Day by day Hump learned more about his new girl friend. A high strung, nervous woman with a bizarre (perhaps anorexic) diet and a tendency to drink heavily, she worried and fretted most of the day. She read Broadway news with a certain fury, often bursting into violent rages when a rival actress received a part that she felt she was “destined to play.”
Although bitterly resentful of the success of other actresses, she encouraged Hump with his theatrical ambitions. “After all, you’re no competition to me, darling. Be an actor out in front of the lights, not some God damn prop man. As a stagehand, you stink.” She constantly ribbed Hump for that opening night when the scenery fell on her.
Helen had some peculiarities. Long before the world ever heard of Imelda Marcos, Helen spent a good part of her salary buying expensive shoes, even it if meant going without some of life’s essentials. She adored her tiny feet, which to Hump evoked memories of Maud’s small feet.
The only difference was that Helen demanded that Hump spend as much time in bed kissing, licking, and biting her feet, as well as sucking her toes, as he did in attacking other parts of her body. Helen would spend hours washing, bathing, and caring for her feet, with endless pedicures. She would fret over the right nail polish to use for her dainty toes.
In spite of her lack of schooling, she spoke perfect English. She said she’d learned to speak properly listening to other actresses on the stage, beginning with the star Annie Russell in Midsummer Night’s Dream. Helen’s voice sounded slightly husky, something like that of the future actress, Barbara Stanwyck, Bogie’s 1947 co-star in The Two Mrs. Carrolls.
H
elen was much the same off-stage as she was on, which was very flam-boyant. She called everybody “darling,” an appellation soon picked up by her protégée, Tallulah.
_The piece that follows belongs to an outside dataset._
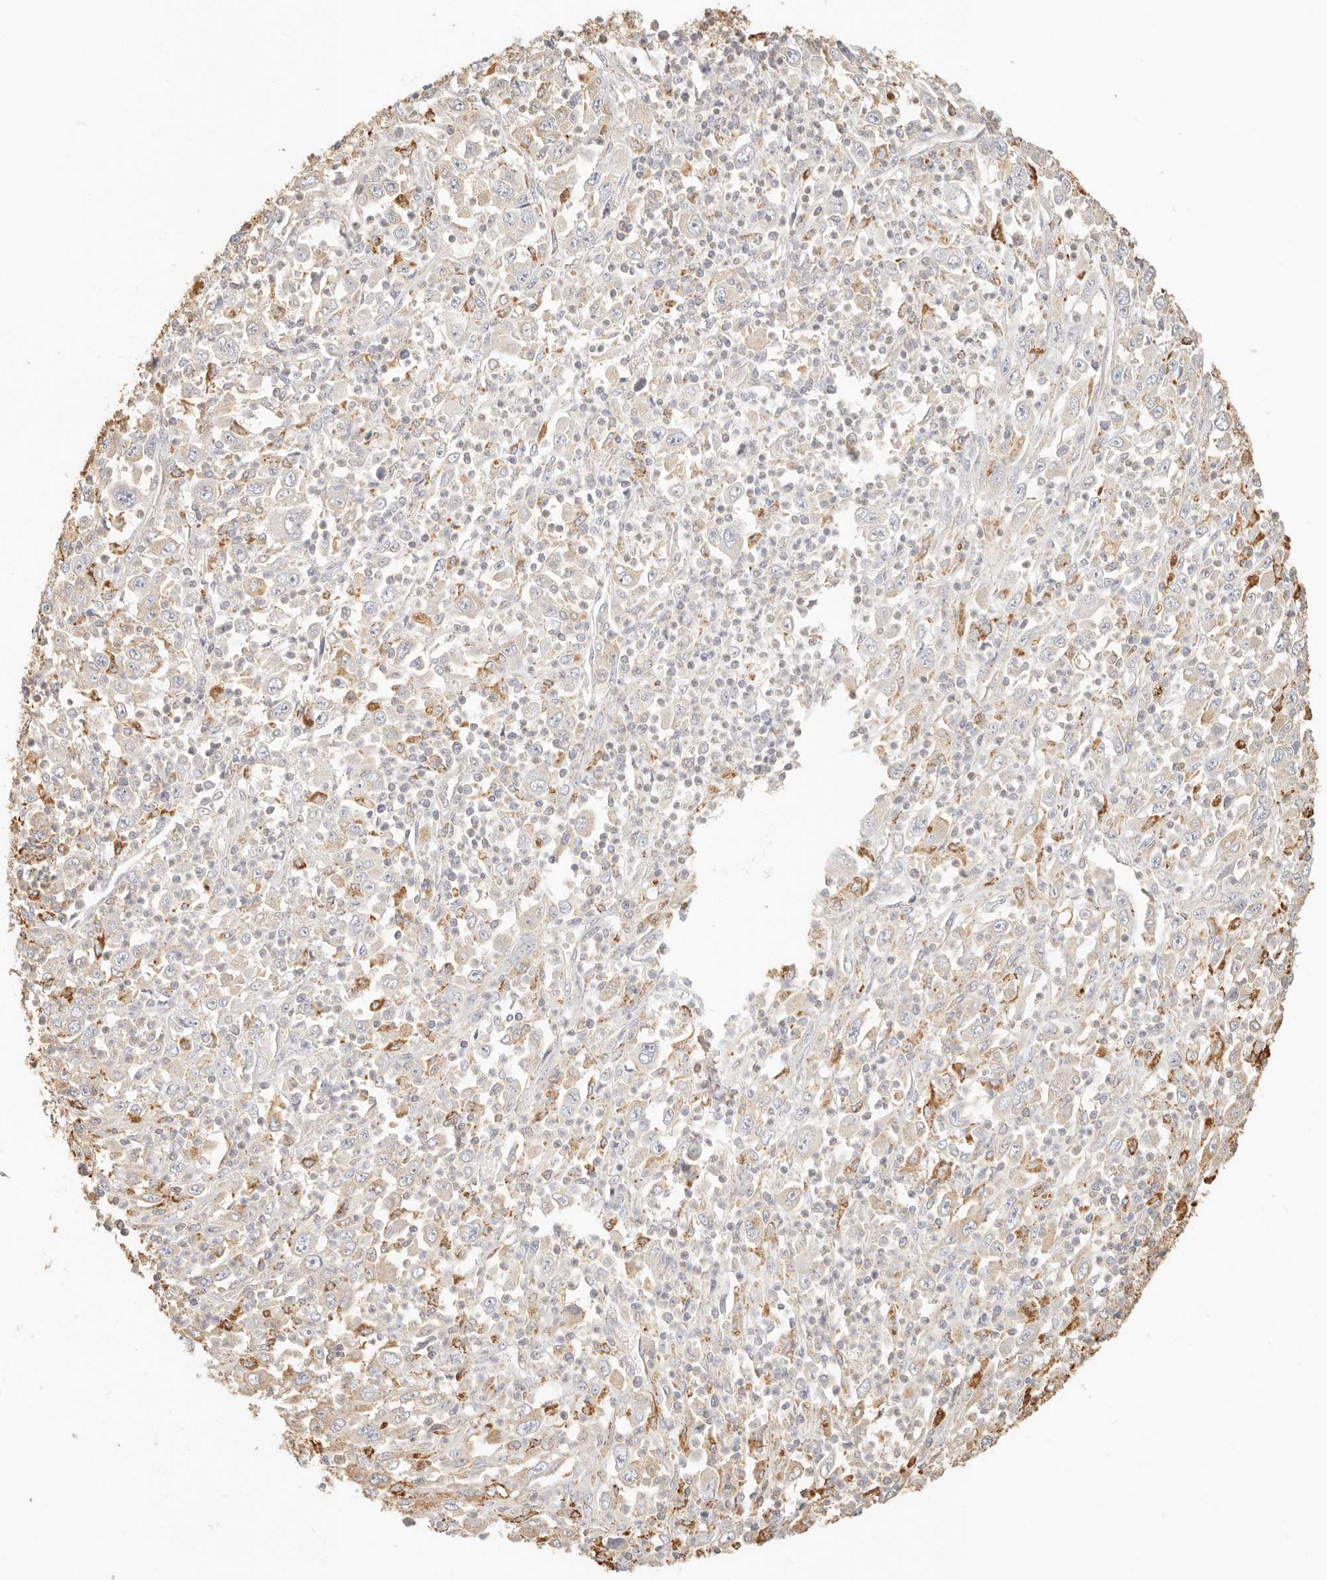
{"staining": {"intensity": "negative", "quantity": "none", "location": "none"}, "tissue": "melanoma", "cell_type": "Tumor cells", "image_type": "cancer", "snomed": [{"axis": "morphology", "description": "Malignant melanoma, Metastatic site"}, {"axis": "topography", "description": "Skin"}], "caption": "The micrograph reveals no significant positivity in tumor cells of melanoma.", "gene": "CNMD", "patient": {"sex": "female", "age": 56}}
Almost overnight, Helen became the toast of Broadway. Austin Strong had “loved” her performance in his play, Three Wise Fools, and campaigned for her to be cast as Diane in his latest play, Seventh Heaven, which opened on Broadway in 1922 and became an immediate hit.
Hump himself was in the opening night audience and was dazzled by her performance. In the role, she played a street urchin in Paris. Her most memorable scene was when she took a bullwhip, and in her rage and despair, drove her mean sister out of the house.
Before meeting Helen, Hump had dated an aspiring young actress, Katharine Alexander. Briefly smitten with her, Hump pursued Katharine for a week or two. He’d never known anyone who’d been born and reared in Alaska, and was fascinated to learn of her experiences in the cold north. “I can take the chill off you,” he promised Katharine. She never gave him a chance to prove that.
In spite of her sexual rejection of him, Hump and Katharine would become lifelong friends. She told him that she had never wanted to be an actress, but had studied to be a concerte artiste. For some strange reason, she seemed to take the greatest pride in her heritage. She was one-eighth Cherokee Indian.
“I’ve never had a squaw woman before,” he jokingly suggested to her.
“Many conquests are better off dreamed than experienced in real life,” Katharine told him. “I’ll see you in your dreams.”
When he introduced Katharine to the handsomer, taller, richer, better built, and more successful Bill Brady Jr., Hump’s romance with Katharine came to an abrupt end. She fell at once for Bill. Hump showed little jealousy, and even suggested at one point that “we should share her,” evoking their brief fling with Nita Naldi.